Writing is in your blood. You’re good at cooking, video games, and making playlists, but you’re amazing at stringing words together to create beautiful and engaging prose. You’d be on top of the world right now, jacking Hemmingway’s literary crown, if only dialogue didn’t give you so much darn trouble. But you know what? That’s okay! It’s only natural to get hung up on the ever-present challenge of generating good dialogue. Let’s face it: it’s tough business—but it’s not impossible. Here are a few tips to get you started and hopefully on your way to finishing up that next great novel or short story. This time when Susie and Johnny argue, you better sprint out of that kitchen: it’s going to get hot in there.
Tip #1: Realistic Seeming Dialogue
The first thing to keep in mind is that while you want your dialogue to be as realistic as possible, you’re still telling a story and it’s important that it flows. Dialogue is a delicate balance of getting down the way people talk in honest, everyday conversation without losing the fluidity and aesthetics of the writing. Yes, we as human beings stutter and stumble and throw out the words “um” and “like” way too much in casual conversation, but that doesn’t mean you’ve got to drop seventeen “uh’s” in your sentence to make it realistic speech. That is to say, give us enough to get the point across but keep it readable. One “um” will let us know that this person isn’t very certain; trust your readers, we don’t need to be spoon-fed everything. Some things are obvious. Remember, dialogue is supposed to give the impression of real speech, not be a written transcript between friends. Let’s be honest: do we really want to read how many times we say “like” when describing our weekend? That’s enough to turn any semi-likable character into an instant villain. Keep it real—enough.
Tip #2: Tag-Happy
When selecting tags (“he said”, “she said”) try to keep it as simple as possible. With all those amazing action-oriented synonyms out there, it’s easy to lose yourself in their power. And while it’s nice to switch up your words in order to keep the writing fresh, you don’t want to distract your readers from what’s being said because they’re too subconsciously absorbed in figuring out whether Billy’s going to “mutter angrily under his breath” or “giggle profusely” when speaking. That’s all right every once in a while, but a simple “he said”, “she said” will do just fine. Let’s keep the reader focused on the actual exchange taking place; they may need that information down the road.

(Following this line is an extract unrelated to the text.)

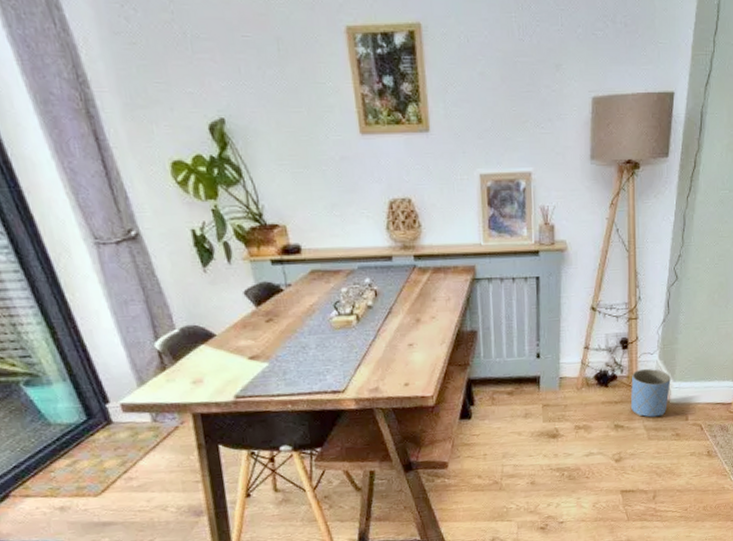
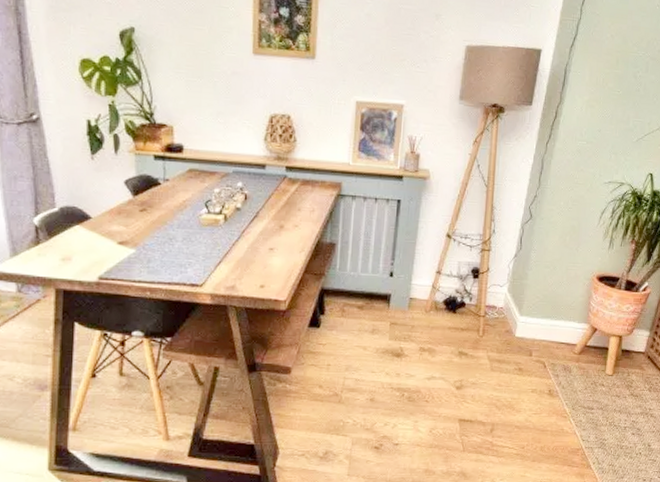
planter: present [630,368,671,417] -> none [476,299,518,349]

That being said, you also don’t want your writing to become stale with constant use of the same tag. It’s up to you to decide just how important it is for us to know that Billy screamed when he spoke his line. Is it relevant? Will it move the story somehow? Does it develop the character more? Is it offering something that we may not have gotten had we not known that that particular line was “screamed”? If you think so then, hey, put it in! At the end of the day, it’s your baby and you know how you want it to read.
Tip #3: Interrupt it!
Interrupt the dialogue. This is important. When reading long stretches of dialogue—and it is nice to have the white space on the page after paragraphs of descriptive writing—it’s imperative the reader be reminded that we’re dealing with actual characters here. Just remember to interrupt it every once in a while to tell us what the character is doing, what action is taking place as these words are being said. Is Sam kicking his foot and staring at the ground? Does Liz fixate on everything but the eyes of the person she’s speaking to? Sometimes it’s the little gestures that tell us the most about a character. It’s not always what’s being said so much as how it’s not being said. If John doesn’t respond because his gaze is locked in on something happening across the street, it’s different than if he doesn’t respond while picking fretfully at a loose thread on his sweater. One suggests distraction while the other implies a desire not to share this information with whoever’s asking for it. Often times, it’s the little things that tell the most.
Tip #4: Punctuate It!
Last, but not least, make sure you correctly punctuate your dialogue. The surest and quickest way to send a reader running for the metaphorical hills is to slap them in the face with bad grammar. Too often, a writer will reel you in with great prose only for poorly punctuated dialogue to pull you up short; it makes you instantly doubt the writer’s intellect and therefore their credibility in telling that story. Keep your credibility and your readers by getting it right. For a more specific guide on how to do this because it is really important you take your time and study dialogue punctuation, I’ve included a link to The Editor’s Blog, an incredible online blog dedicated to honing our craft as writers. Check out their tips on dialogue punctuation here.
There are, however, exceptions here as there seem to be with nearly everything. Maybe you mean specifically to break these rules, to blow the system up from the inside—perhaps your novel is experimental and you downright refuse to follow conventional grammatical regulation. If this is the case, at the very least, be consistent. We’re all artists and we all seek to try new things and expand ourselves beyond the norm and widely accepted, but we still must be mindful of an audience. Make sure it’s legible and steady in its uniqueness and you’ve got yourself a deal.
Now that you’ve got a sense of where to start, dive back in and get to writing. Good luck!